* Consigne *
Répondez brièvement aux questions suivantes sur la décision du Conseil d'État reproduite ci-dessous.
(a) Quel est le numéro de la décision ?
(b) À quelle date le recours du ministre a-t-il été enregistré au secrétariat du Contentieux ?
(c) Quel tribunal a rendu le jugement du 17 mai 1983 ?

La jurisprudence francophone des Cours suprêmes


recherche avancée

04/05/1988 | FRANCE | N°54461

France | France, Conseil d'État, 7 / 8 ssr, 04 mai 1988, 54461


Vu le recours du MINISTRE DE L'ECONOMIE, DES FINANCES ET DU BUDGET enregistré le 29 septembre 1983 au secrétariat du Contentieux du Conseil d'Etat, et tendant à ce que le Conseil d'Etat :
A titre principal :
°1) annule le jugement en date du 17 mai 1983 par lequel le tribunal administratif d'Orléans a accordé à la société d'exploitations forestières Barillet la décharge des cotisations supplémentaires d'impôt sur les sociétés et de contribution excetionnelle auxquelles cette société a été assujettie respectivement au titre des années 1973 et 1974 et au titre de l'a

nnée 1974 ;
°2) rétablisse ladite société au rôle de l'impôt sur les soc...

* Données extraites *
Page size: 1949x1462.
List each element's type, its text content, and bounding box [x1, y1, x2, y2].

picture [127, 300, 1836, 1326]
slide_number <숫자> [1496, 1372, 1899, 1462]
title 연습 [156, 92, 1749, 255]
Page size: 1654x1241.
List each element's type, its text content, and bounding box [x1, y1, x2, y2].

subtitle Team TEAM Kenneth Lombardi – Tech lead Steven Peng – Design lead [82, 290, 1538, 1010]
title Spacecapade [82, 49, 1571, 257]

* Réponse complète *
(a) 54461
(b) Le 29 septembre 1983
(c) Le tribunal administratif d'Orléans